Ion beam induced charge and numerical modeling study of novel detector devices for single ion implantation

In the near future devices which are fabricated from shallow arrays of few and single atoms will exploit quantum mechanical rules to perform useful functions including quantum computation. Fabrication of these devices presents formidable technological challenges. We have developed a single ion implantation system that is capable of verifiable fabrication of single donor devices using 14 keV 31P ions implanted into ultra-pure, high resistivity silicon substrates based on the technique of Ion Beam Induced Charge (IBIC).
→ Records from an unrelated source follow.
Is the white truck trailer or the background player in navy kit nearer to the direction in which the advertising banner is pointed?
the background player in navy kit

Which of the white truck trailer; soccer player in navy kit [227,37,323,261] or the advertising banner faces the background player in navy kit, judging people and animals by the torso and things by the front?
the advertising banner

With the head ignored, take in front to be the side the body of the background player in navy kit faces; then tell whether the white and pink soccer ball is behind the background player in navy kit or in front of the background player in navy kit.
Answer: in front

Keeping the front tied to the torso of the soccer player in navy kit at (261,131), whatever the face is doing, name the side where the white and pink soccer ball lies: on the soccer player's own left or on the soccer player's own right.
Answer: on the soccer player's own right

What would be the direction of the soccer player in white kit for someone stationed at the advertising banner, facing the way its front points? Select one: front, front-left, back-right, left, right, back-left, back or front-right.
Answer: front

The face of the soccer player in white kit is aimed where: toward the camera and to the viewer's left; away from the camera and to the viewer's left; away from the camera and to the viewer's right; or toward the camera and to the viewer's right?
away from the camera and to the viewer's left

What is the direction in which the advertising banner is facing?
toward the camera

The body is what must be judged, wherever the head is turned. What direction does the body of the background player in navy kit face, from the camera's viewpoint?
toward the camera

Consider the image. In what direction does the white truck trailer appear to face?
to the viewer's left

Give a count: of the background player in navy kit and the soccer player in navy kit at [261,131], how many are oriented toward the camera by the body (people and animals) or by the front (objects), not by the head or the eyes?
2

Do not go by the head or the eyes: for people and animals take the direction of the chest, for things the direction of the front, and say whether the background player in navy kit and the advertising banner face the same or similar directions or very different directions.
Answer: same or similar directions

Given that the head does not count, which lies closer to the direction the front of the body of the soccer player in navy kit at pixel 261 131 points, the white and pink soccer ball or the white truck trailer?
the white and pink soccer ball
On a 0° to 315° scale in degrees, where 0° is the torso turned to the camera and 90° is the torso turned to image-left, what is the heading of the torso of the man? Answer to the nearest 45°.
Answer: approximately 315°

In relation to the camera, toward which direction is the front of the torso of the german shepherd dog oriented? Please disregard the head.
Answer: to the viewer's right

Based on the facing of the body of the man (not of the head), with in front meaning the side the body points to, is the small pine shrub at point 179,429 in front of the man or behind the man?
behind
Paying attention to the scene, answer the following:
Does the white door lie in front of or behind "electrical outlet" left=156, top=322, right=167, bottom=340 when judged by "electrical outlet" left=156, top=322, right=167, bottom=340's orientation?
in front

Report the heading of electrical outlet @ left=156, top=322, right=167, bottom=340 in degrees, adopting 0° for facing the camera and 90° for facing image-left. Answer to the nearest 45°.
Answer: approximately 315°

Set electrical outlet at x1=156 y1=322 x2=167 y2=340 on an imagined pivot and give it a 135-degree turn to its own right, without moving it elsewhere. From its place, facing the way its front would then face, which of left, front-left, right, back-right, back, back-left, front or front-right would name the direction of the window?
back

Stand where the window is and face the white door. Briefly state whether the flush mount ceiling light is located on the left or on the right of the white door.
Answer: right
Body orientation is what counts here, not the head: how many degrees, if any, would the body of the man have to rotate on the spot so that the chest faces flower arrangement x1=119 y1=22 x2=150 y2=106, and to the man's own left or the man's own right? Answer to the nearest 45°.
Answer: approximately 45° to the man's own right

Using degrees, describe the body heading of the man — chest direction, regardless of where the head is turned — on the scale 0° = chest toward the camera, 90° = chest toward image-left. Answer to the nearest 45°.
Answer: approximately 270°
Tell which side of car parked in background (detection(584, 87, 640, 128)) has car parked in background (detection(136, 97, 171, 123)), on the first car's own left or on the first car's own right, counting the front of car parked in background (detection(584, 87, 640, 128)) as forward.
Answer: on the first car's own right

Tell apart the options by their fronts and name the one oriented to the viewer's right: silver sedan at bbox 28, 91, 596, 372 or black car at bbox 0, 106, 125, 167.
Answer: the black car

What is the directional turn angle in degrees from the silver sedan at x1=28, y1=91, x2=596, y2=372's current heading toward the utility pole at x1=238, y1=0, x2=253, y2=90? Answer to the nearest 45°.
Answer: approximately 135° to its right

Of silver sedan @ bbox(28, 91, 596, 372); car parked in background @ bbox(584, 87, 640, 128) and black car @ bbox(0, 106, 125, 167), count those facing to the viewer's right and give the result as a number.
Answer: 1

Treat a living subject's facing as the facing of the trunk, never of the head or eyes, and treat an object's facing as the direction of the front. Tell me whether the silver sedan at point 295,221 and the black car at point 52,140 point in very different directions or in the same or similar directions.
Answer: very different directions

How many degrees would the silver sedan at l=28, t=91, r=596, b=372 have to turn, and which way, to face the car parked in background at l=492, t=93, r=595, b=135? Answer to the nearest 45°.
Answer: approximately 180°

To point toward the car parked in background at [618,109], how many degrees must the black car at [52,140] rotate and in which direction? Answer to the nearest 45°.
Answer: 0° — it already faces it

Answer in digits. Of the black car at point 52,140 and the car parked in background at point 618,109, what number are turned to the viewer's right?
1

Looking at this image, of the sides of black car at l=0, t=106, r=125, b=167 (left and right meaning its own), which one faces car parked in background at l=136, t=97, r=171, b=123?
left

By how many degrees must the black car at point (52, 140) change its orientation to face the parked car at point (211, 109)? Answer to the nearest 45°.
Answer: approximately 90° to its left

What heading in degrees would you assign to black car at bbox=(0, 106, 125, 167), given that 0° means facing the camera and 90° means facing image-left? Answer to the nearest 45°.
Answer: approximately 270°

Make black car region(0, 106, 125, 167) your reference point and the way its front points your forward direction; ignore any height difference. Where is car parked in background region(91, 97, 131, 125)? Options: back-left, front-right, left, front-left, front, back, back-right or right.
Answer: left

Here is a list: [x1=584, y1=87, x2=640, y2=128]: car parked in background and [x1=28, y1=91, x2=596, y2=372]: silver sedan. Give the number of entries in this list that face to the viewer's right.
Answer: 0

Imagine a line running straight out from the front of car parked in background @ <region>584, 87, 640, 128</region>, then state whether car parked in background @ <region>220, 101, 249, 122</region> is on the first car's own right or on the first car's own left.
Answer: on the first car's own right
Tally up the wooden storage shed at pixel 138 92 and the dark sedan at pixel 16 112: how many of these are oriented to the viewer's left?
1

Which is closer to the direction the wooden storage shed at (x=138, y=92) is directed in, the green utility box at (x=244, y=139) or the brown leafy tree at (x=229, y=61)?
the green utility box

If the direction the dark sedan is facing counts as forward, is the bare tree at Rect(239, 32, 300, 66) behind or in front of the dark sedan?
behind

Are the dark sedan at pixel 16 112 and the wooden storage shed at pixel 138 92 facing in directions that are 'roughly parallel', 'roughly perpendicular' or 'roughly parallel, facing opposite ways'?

A detection system with integrated detector electrodes registers the charge transient from a single ion impact which is used to signal the implantation of an ion into the substrate. We describe here the use of IBIC with MeV ions to study the charge collection efficiency of the detector electrodes. By using three dimensional numerical technology computer-aided design (TCAD) models for the decrease in the IBIC signal as a function of distance from the detector electrode, we can obtain an accurate measurement of the resistivity of the silicon substrate, allowing confirmation of the values specified by the supplier, and providing us with confidence in the numerical models used by TCAD for simulation. This technique has advantages over resistivity measurements by four-point probes because it is spatially resolved, probes through the intact oxide, and can be done without making contact to the device in the area of the probe.